Data for intrinsic matrix estimation:
* * *
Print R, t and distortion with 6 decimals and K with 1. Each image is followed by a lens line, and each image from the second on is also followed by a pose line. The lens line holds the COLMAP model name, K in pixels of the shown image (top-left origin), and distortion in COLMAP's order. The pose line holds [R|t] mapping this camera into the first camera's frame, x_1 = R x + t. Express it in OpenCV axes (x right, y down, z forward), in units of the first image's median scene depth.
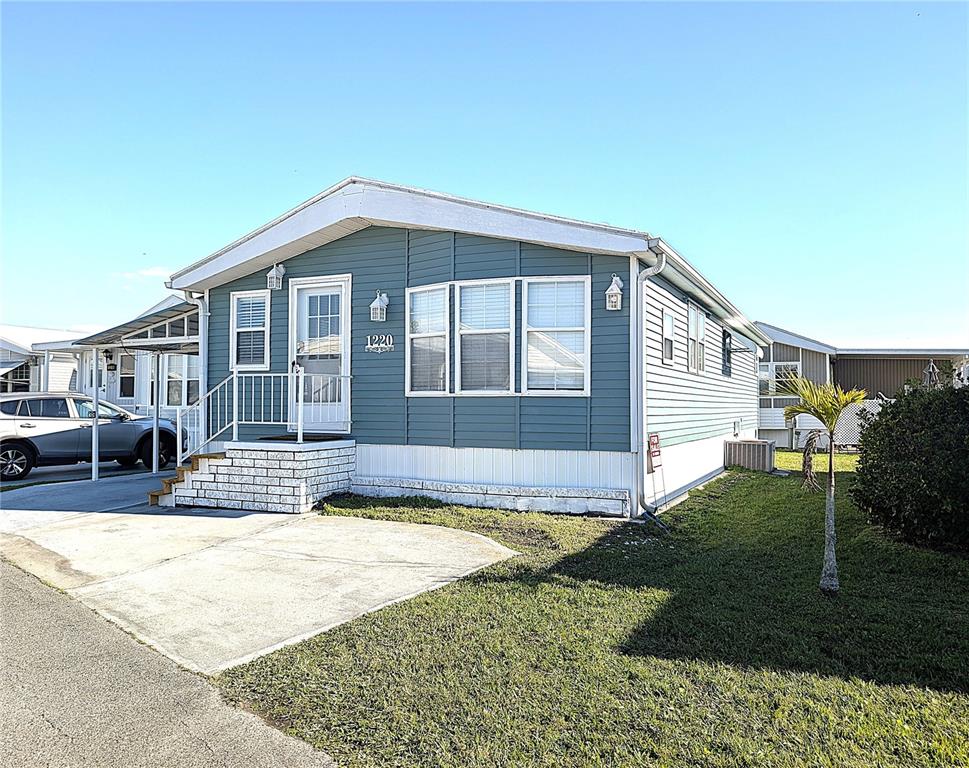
lens RADIAL K [[733.7, 0, 489.3], [0, 733.7, 384.9], [0, 0, 1]] dist [0.002878, -0.016243]
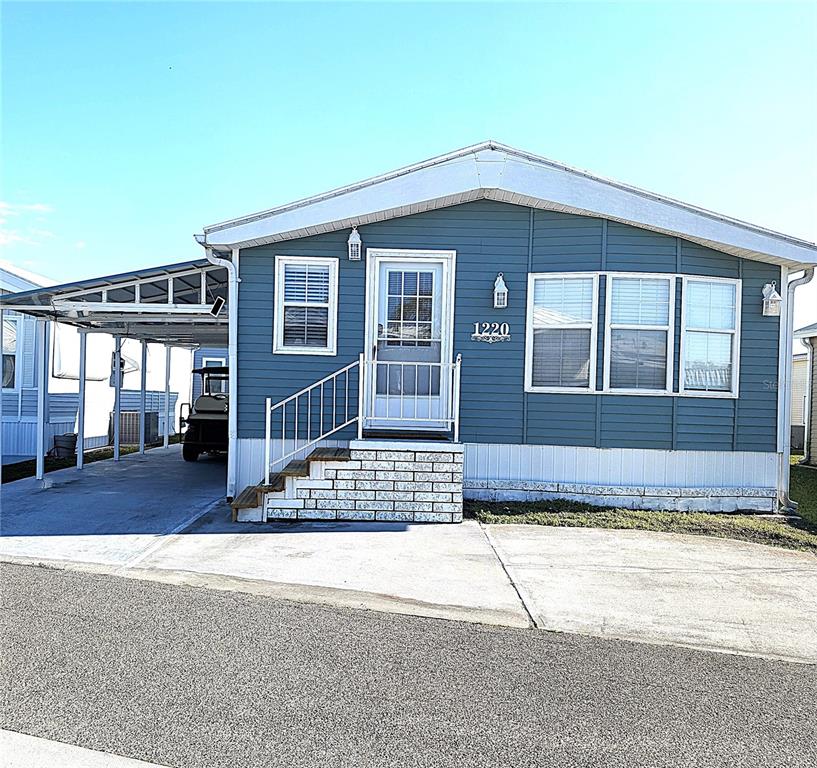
lens RADIAL K [[779.4, 0, 380.4], [0, 779.4, 402.5], [0, 0, 1]] dist [0.017117, 0.000000]
pose [[0.913156, 0.022028, 0.407014, -0.685807], [-0.036512, 0.998945, 0.027853, 0.008468], [-0.405971, -0.040296, 0.912997, 0.183000]]
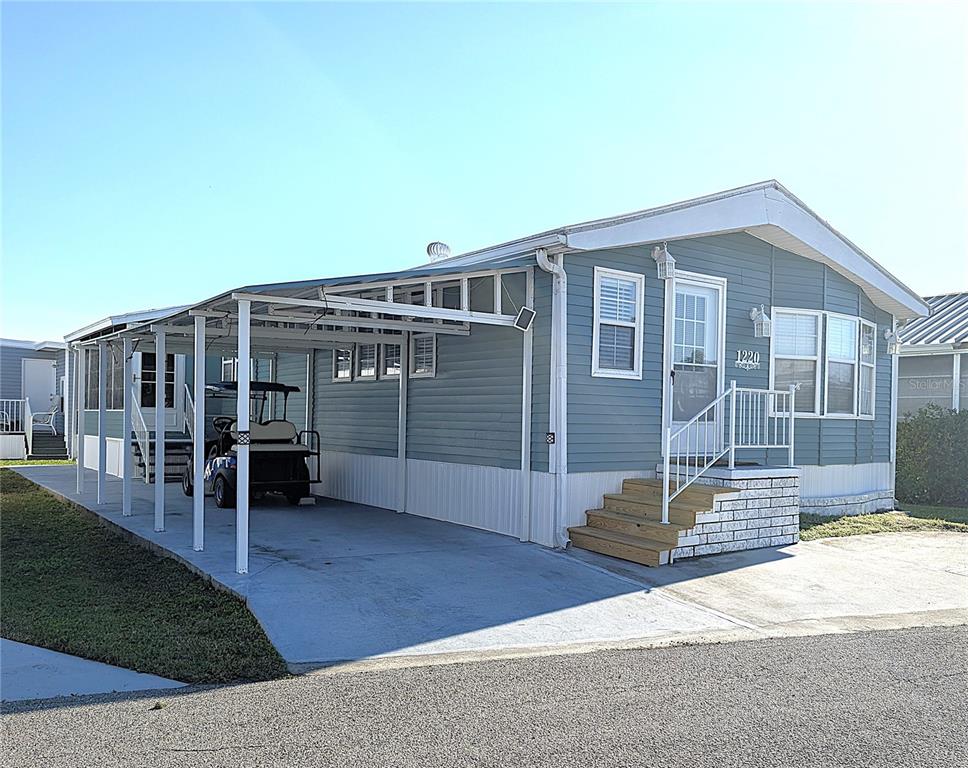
lens RADIAL K [[837.6, 0, 528.3], [0, 837.6, 433.6], [0, 0, 1]] dist [-0.001734, -0.014741]
pose [[0.457207, -0.007762, 0.889326, -1.282395], [-0.039700, 0.998787, 0.029127, 0.018588], [-0.888474, -0.048623, 0.456345, 0.780322]]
* * *
EXERCISE BRIEF: Quote every row above verbatim, omitting the pictures.

TASK RESPONSE:
Print R, t and distortion with 6 decimals and K with 1. Each image is followed by a lens line, and each image from the second on is also followed by a pose line. The lens line holds the COLMAP model name, K in pixels of the shown image (top-left origin), and distortion in COLMAP's order. The pose line holds [R|t] mapping this camera into the first camera's frame, x_1 = R x + t. Express it in OpenCV axes (x right, y down, z forward), in units of the first image's median scene depth.
lens RADIAL K [[733.7, 0, 489.3], [0, 733.7, 384.9], [0, 0, 1]] dist [0.002878, -0.016243]
lens RADIAL K [[779.4, 0, 380.4], [0, 779.4, 402.5], [0, 0, 1]] dist [0.017117, 0.000000]
pose [[0.913156, 0.022028, 0.407014, -0.685807], [-0.036512, 0.998945, 0.027853, 0.008468], [-0.405971, -0.040296, 0.912997, 0.183000]]
lens RADIAL K [[837.6, 0, 528.3], [0, 837.6, 433.6], [0, 0, 1]] dist [-0.001734, -0.014741]
pose [[0.457207, -0.007762, 0.889326, -1.282395], [-0.039700, 0.998787, 0.029127, 0.018588], [-0.888474, -0.048623, 0.456345, 0.780322]]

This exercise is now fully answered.